My goal for 2026 is to take the next step in my screenwriting journey by finding the right manager or agent to represent my work. I’ve already begun reaching out to agencies like CircleMP, who champion unique and diverse voices in film and television. I want to continue developing my stories — PACO, Gift of Hope, and My Name is John… — while building strong creative relationships that can help bring them to the screen. More than anything, I hope 2026 will be a year of connection, growth, and opportunity.
What projects are you currently working on?
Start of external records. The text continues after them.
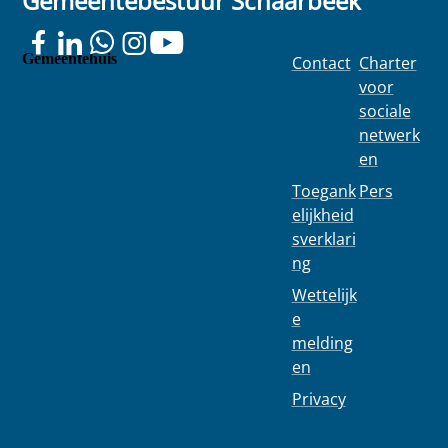
Gemeentebestuur Schaarbeek
Gemeentehuis
Contact
Charter
Colignonplei
voor
n 100
sociale
1030
netwerk
Schaarbeek
en
Toegank
Pers
elijkheid
sverklari
ng
Wettelijk
e
melding
en
Privacy
02 244 75 11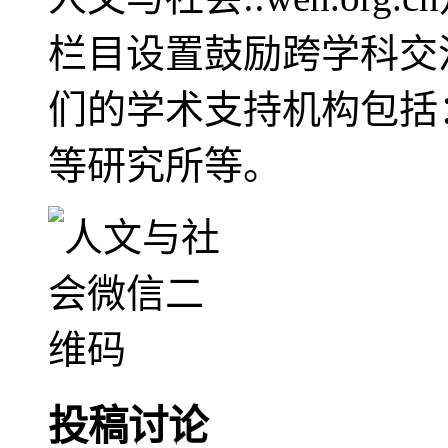
栏目设置鼓励跨学科交
们的学术支持机构包括
等研究所等。
投稿讨论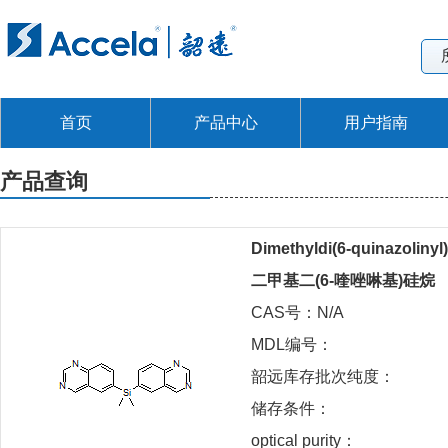
首页
产品中心
用户指南
产品查询
Dimethyldi(6-quinazolinyl)
二甲基二(6-喹唑啉基)硅烷
CAS号：N/A
MDL编号：
韶远库存批次纯度：
储存条件：
optical purity：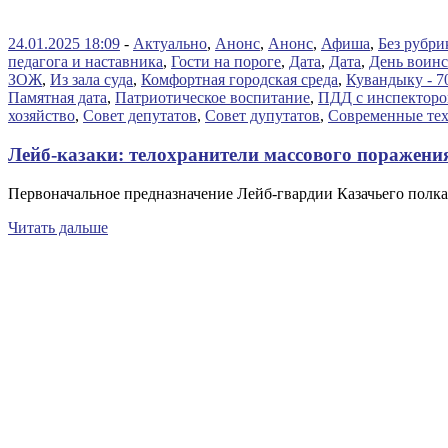
24.01.2025 18:09
-
Актуально
,
Анонс
,
Анонс
,
Афиша
,
Без рубри
педагога и наставника
,
Гости на пороге
,
Дата
,
Дата
,
День воинс
ЗОЖ
,
Из зала суда
,
Комфортная городская среда
,
Кувандыку - 7
Памятная дата
,
Патриотическое воспитание
,
ПДД с инспектор
хозяйство
,
Совет депутатов
,
Совет дупутатов
,
Современные те
Лейб-казаки: телохранители массового поражени
Первоначальное предназначение Лейб-гвардии Казачьего полка,
Читать дальше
I’m currently developing on 2 stories. My first one is a series called Barrio De Los Fantasmas (Neighborhood Of The Ghosts) and it focuses on a 16-year-old boy, Diego, who discovers he can see and talk to ghosts – not to fight them, but to understand them. In this town, the dead still live among the living, dealing with the same emotions, humor, and heart as when they were alive.
My second story is a full-length feature titled This Is Gonna Hurt — a darkly funny, emotionally charged action film that blends gritty hand-to-hand combat with personal trauma and twisted humor.
It follows a former Marine who finds himself pulled into a violent situation that quickly unravels into something far more personal than he — or anyone else — could have expected. Beneath the chaos lies a story about brotherhood, guilt, and the kind of pain you can’t outrun, no matter how fast you fight.
At its core, This Is Gonna Hurt isn’t just about bullets and bruises — it’s about the promises we break, the family we inherit, and the hurt we carry when we leave things unfinished.
What would you ask event organizers in the film industry to do in order to support the creativity of highly talented independent artists like yourself?
I would ask them to look deeper into the heart of independent storytelling. Indie artists are the original storytellers — the ones inspired by filmmakers who built cinema from raw vision and passion, not studios or budgets. The spirit of John Cassavetes, Francis Ford Coppola, and Frederick Wiseman in the 1960s and 1970s — and later artists like Steven Soderbergh, Jim Jarmusch, Quentin Tarantino, and Wes Anderson — paved the way for new generations to follow. Today, filmmakers like Paul Thomas Anderson, Richard Linklater, Noah Baumbach, and Greta Gerwig keep that spirit alive. We need the industry to continue supporting platforms, grants, and festivals that celebrate this kind of originality — because that’s where the next great voices are born.
What vision or desire currently guides your artistic choices?
My artistic vision is driven by the belief that storytelling is a form of healing. I’m guided by faith, memory, and the emotional power of human connection — stories that bridge family, culture, and time. Whether it’s the spiritual resilience of PACO, the emotional grace in Gift of Hope, or the cosmic reflection in My Name is John…, I’m always chasing truth — the kind that lingers with the audience long after the credits roll. My desire is to create stories that remind people that hope still exists, even in the darkest places.